US growth revised down for third quarter

  • 22 November 2011
  • From the section Business
Worker on the Cadillac production line at the General Motors plant in Lansing, Michegan
Image caption The revised figures still show that the economy is growing faster than earlier in the year

The US economy grew at a slower pace than previously estimated in the three months to the end of September.

Revised figures from the US Commerce Department show gross domestic product grew at an annual pace of 2% in the period, down from the previous estimate of 2.5%.

Despite the downward revision, the quarter's growth was still up from the April-June period's 1.3% figure.
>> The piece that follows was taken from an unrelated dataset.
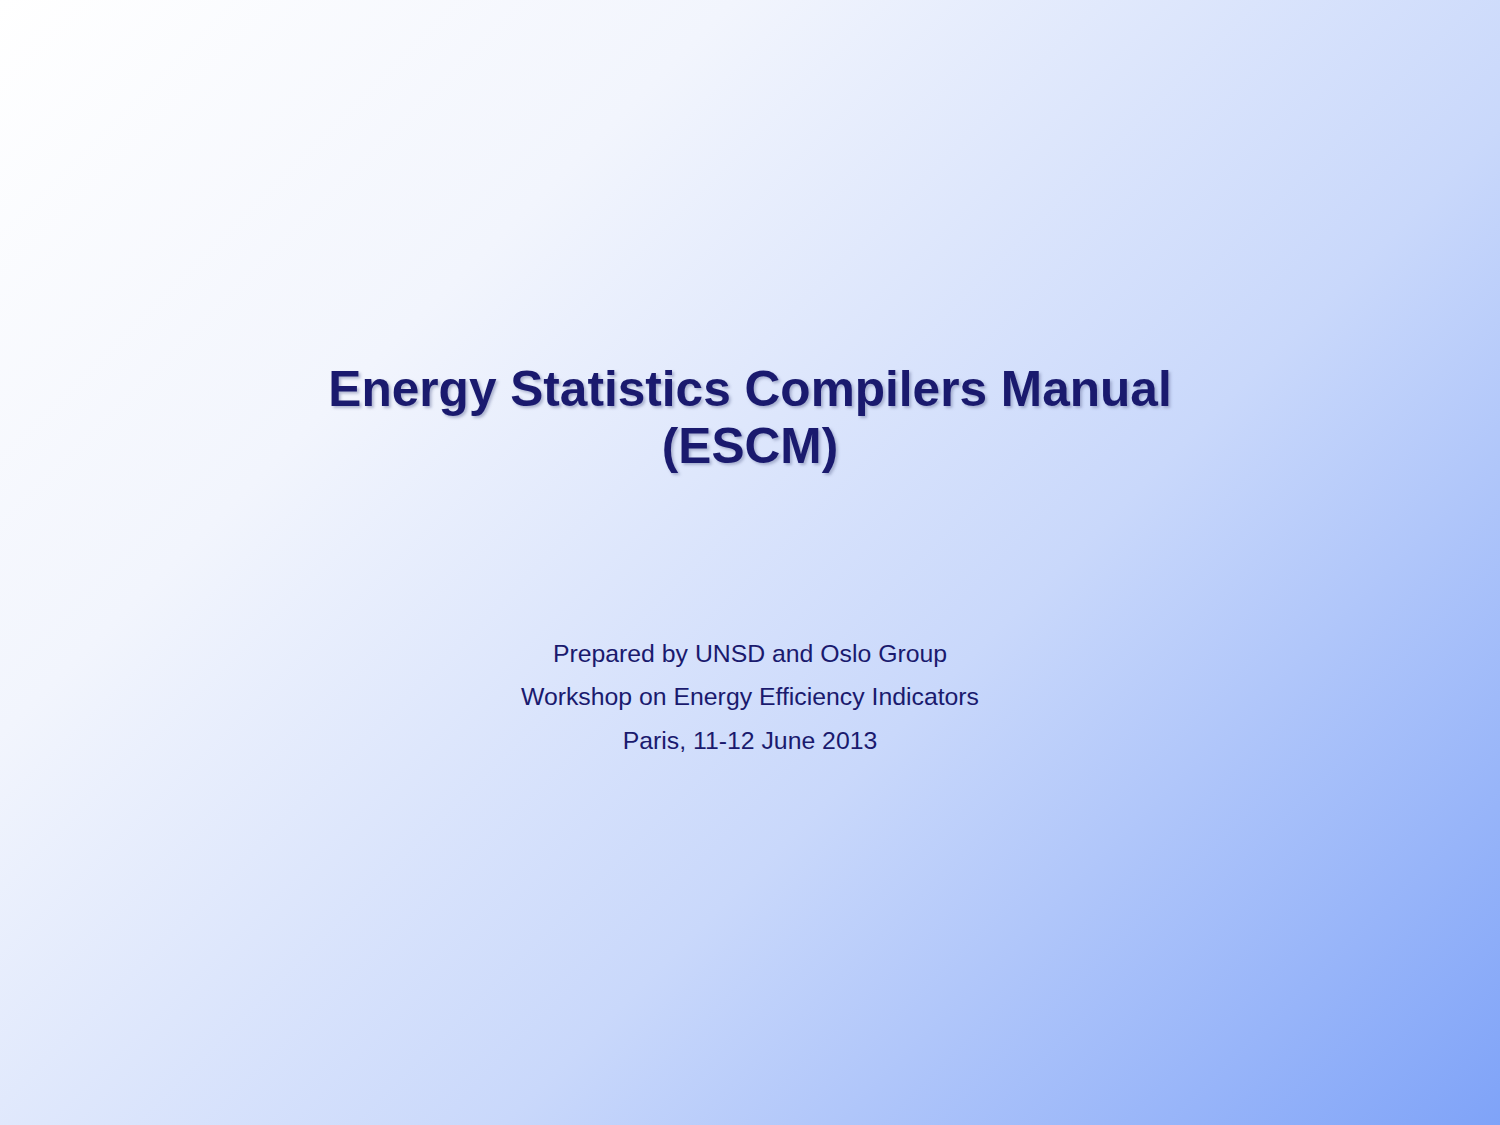Energy Statistics Compilers Manual (ESCM)
Prepared by UNSD and Oslo Group
Workshop on Energy Efficiency Indicators
Paris, 11-12 June 2013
The revision was largely due a prior over-estimate of restocking by firms.

Japan's earthquake seriously disrupted the global supply chain earlier in the year. High energy prices have also weighed heavily on consumer spending.
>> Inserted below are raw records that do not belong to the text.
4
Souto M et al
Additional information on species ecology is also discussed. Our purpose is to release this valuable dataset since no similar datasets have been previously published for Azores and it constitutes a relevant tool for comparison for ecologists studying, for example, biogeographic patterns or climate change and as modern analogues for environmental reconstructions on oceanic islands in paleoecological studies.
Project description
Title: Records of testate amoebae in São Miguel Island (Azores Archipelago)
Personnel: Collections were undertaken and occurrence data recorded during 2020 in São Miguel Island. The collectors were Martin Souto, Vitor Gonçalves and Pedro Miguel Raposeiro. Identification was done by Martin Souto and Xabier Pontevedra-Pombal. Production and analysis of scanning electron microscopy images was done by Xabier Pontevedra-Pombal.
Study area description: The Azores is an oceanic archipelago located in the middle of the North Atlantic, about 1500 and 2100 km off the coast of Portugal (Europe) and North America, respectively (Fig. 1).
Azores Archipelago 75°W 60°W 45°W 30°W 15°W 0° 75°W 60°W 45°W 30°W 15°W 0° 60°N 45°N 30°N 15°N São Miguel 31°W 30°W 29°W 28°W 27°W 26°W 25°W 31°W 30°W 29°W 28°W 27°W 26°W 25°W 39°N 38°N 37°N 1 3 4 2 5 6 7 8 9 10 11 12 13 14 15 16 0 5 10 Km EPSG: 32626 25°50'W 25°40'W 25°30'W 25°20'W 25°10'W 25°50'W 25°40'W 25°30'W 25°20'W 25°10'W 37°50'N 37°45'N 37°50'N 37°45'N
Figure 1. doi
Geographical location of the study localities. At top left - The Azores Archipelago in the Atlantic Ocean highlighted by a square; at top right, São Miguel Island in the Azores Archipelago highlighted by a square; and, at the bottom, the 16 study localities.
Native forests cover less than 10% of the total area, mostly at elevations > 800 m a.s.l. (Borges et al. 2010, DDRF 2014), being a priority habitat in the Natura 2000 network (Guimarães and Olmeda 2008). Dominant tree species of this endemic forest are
However, continued restocking and lower fuel prices recently, has led economists to speculate that US fourth-quarter growth could rise to an annualised rate of more than 3%, which would be the fastest in 18 months.

Vimombi Nshom, economist at IFR Economics, said: "Although growth was downsized, it's still the strongest showing of 2011, with GDP's largest component - consumer spending - holding on to its developments from Q2."

Consumer spending growth was revised slightly down to 2.3% from 2.4%, but it was still the quickest pace since the fourth quarter of 2010.

The Commerce Department said that after-tax corporate profits increased at a 3% rate after rising 4.3% in the second quarter.

Export growth was stronger than previously estimated, rising at a 4.3% rate instead of 4%. Imports increased at a much slower 0.5% rate rather than 1.9%.

'Disappointing'

The report showed that real disposable income fell 2.1% in the third quarter after declining 0.5% in the prior three months.

There were also small revisions to business investment, which rose at a 14.8% rate instead of 16.3%.

Despite the latest GDP data being broadly welcomed by many analysts, Michael Mullaney, fund manager at Fiduciary Trust, said: "This is somewhat disappointing.

"The positives are that personal consumption is still OK, but I'm concerned because that seems to be coming at the expense of personal savings.

"We're in the camp that there's at least a 50% chance of a double dip so it doesn't surprise us that the number is softer."